CANARYVILLE — When Dale Mitchell dropped down to one knee and popped the question inside a packed grade school auditorium Sunday, his future wife didn’t answer with a yes.

Instead, Dana Fogarty retreated into her burly fiance's arms without saying a word.

Fogarty, 28, was diagnosed last year with Stage III Squamous Cell Carcinoma, a form of cancer that has required intense chemotherapy — twice a day for three months — and the removal of her tongue.

Yet the cancer has come back.

Already, the newly engaged couple face a mounting stack of medical bills that they say has topped $20,000 — and that’s before the bills for the first chemotherapy sessions and the 11-hour glossectomy have even arrived at the couple’s Canaryville apartment.

Fogarty, an Illinois Institute of Technology employee, has been on long-term leave since her treatments began last year. She's been paying upward of $240 each month for painkillers and medicines for nausea and anxiety.

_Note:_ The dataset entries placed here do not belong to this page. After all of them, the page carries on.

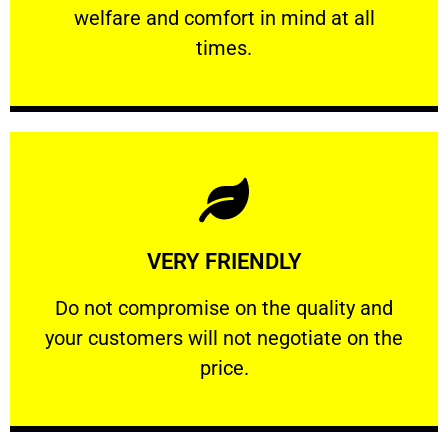
welfare and comfort ​in mind at all
PROFESSIONAL
times.
Learn More
VERY FRIENDLY
customers will not negotiate on the price.
​Do not compromise on the quality and your
​Do not compromise on the quality and
your customers will not negotiate on the
VERY FRIENDLY
price.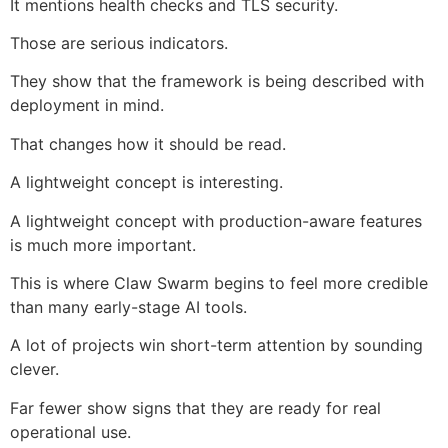
It mentions health checks and TLS security.
Those are serious indicators.
They show that the framework is being described with
deployment in mind.
That changes how it should be read.
A lightweight concept is interesting.
A lightweight concept with production-aware features
is much more important.
This is where Claw Swarm begins to feel more credible
than many early-stage AI tools.
A lot of projects win short-term attention by sounding
clever.
Far fewer show signs that they are ready for real
operational use.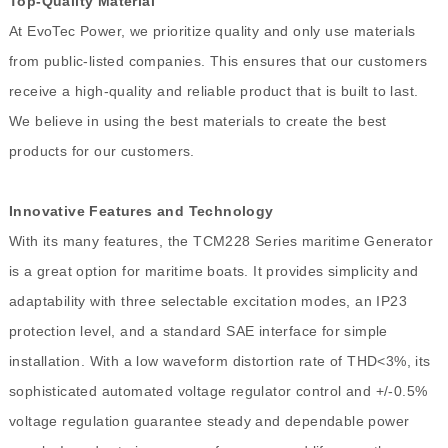
Top-Quality Material
At EvoTec Power, we prioritize quality and only use materials
from public-listed companies. This ensures that our customers
receive a high-quality and reliable product that is built to last.
We believe in using the best materials to create the best
products for our customers.
Innovative Features and Technology
With its many features, the TCM228 Series maritime Generator
is a great option for maritime boats. It provides simplicity and
adaptability with three selectable excitation modes, an IP23
protection level, and a standard SAE interface for simple
installation. With a low waveform distortion rate of THD<3%, its
sophisticated automated voltage regulator control and +/-0.5%
voltage regulation guarantee steady and dependable power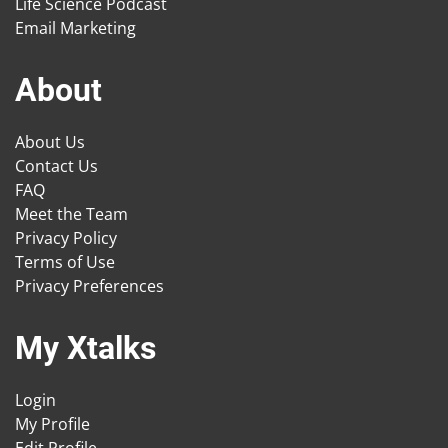
Life Science Podcast
Email Marketing
About
About Us
Contact Us
FAQ
Meet the Team
Privacy Policy
Terms of Use
Privacy Preferences
My Xtalks
Login
My Profile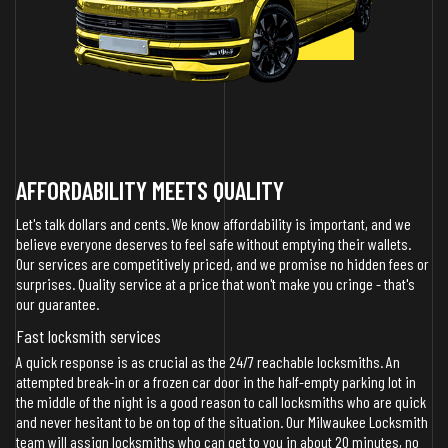
AFFORDABILITY MEETS QUALITY
Let's talk dollars and cents. We know affordability is important, and we
believe everyone deserves to feel safe without emptying their wallets.
Our services are competitively priced, and we promise no hidden fees or
surprises. Quality service at a price that won't make you cringe - that's
our guarantee.
Fast locksmith services
A quick response is as crucial as the 24/7 reachable locksmiths. An
attempted break-in or a frozen car door in the half-empty parking lot in
the middle of the night is a good reason to call locksmiths who are quick
and never hesitant to be on top of the situation. Our Milwaukee Locksmith
team will assign locksmiths who can get to you in about 20 minutes, no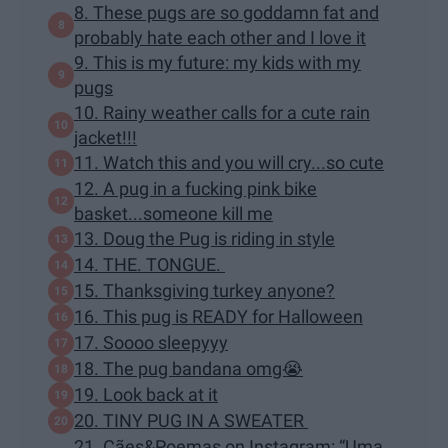
8. These pugs are so goddamn fat and
probably hate each other and I love it
9. This is my future: my kids with my
pugs
10. Rainy weather calls for a cute rain
jacket!!!
11. Watch this and you will cry...so cute
12. A pug in a fucking pink bike
basket...someone kill me
13. Doug the Pug is riding in style
14. THE. TONGUE.
15. Thanksgiving turkey anyone?
16. This pug is READY for Halloween
17. Soooo sleepyyy
18. The pug bandana omg😭
19. Look back at it
20. TINY PUG IN A SWEATER
21. Cães&Poemas on Instagram: “Uma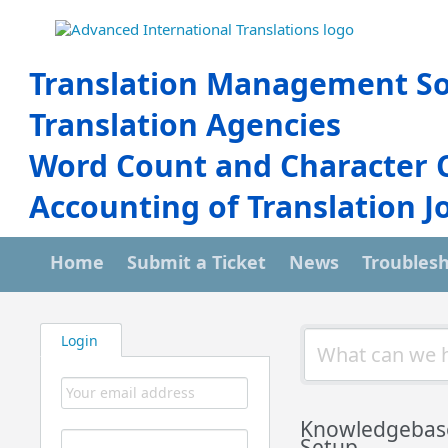
Translation Management So
Translation Agencies
Word Count and Character 
Accounting of Translation J
Home
Submit a Ticket
News
Troubles
Login
Knowledgebas
Setup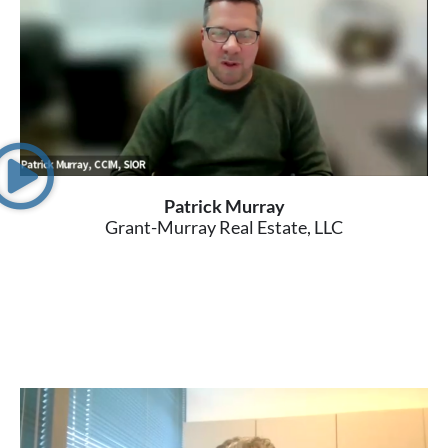
Patrick Murray
Grant-Murray Real Estate, LLC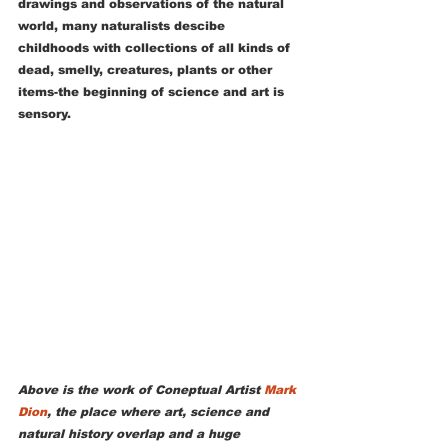
drawings and observations of the natural 
world, many naturalists descibe 
childhoods with collections of all kinds of 
dead, smelly, creatures, plants or other 
items-the beginning of science and art is 
sensory.  
Above is the work of Coneptual Artist 
Mark 
Dion
, the place where art, science and 
natural history overlap and a huge 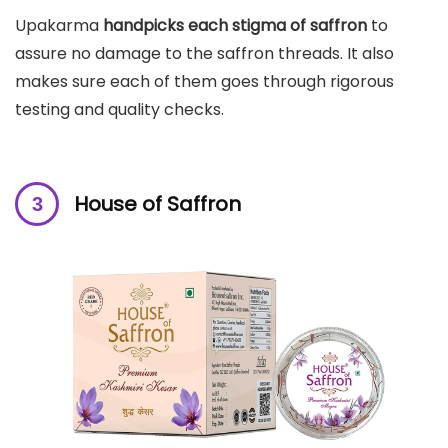
Upakarma
handpicks each stigma of saffron
to
assure no damage to the saffron threads. It also
makes sure each of them goes through rigorous
testing and quality checks.
House of Saffron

"I have resorted to purchasing all my meds on credit cards because what little long-term leave pays barely covers my share of rent and utilities," she wrote in an email.

To help out, family and friends have organized a “Kissing Cancer Goodbye” fundraiser, scheduled for 6-11 p.m. April 13 at De La Salle Institute, 3434 S. Michigan Ave. Tickets are $25 per person, and organizers have said donations for raffle prizes have already began streaming in.

They've also set up a page accepting one-click PayPal donations.

Fogarty, a graduate of St. Gabriel Catholic School, Mother McAuley High School and Kent State University, said the disease wasn’t detected until after a handful of trips to dentists and doctors.

That’s left her feeling crestfallen.

“That’s the hard part. I felt like I was on top of it,” she said.

As she braces for more intense chemotherapy, Fogarty is taking speech and occupational therapy sessions. Soon, she hopes to able to eat and swallow again — right now, she gets nutrition, hydration and medicine through a
feeding tube in her stomach.

And she's confident her speech will improve over time.

Her fiance, Mitchell, a 34-year-old engineer who works the graveyard shift, has been by her side through the whole ordeal.

Before the engagement, which took place during a performance of St. Gabriel's annual St. Patrick's Day play, Mitchell said Fogarty was feeling especially good and relatively pain-free.

He thought it was because she'd been tipped off to the engagement. She wasn't.

"God must've given her a day off," Mitchell said.

Fogarty said Sunday's surprise engagement "doesn’t change anything" about her outlook on life or her battle with cancer.

"But I told [Dale] I feel safe now.”

The next round of chemotherapy is scheduled to begin within weeks.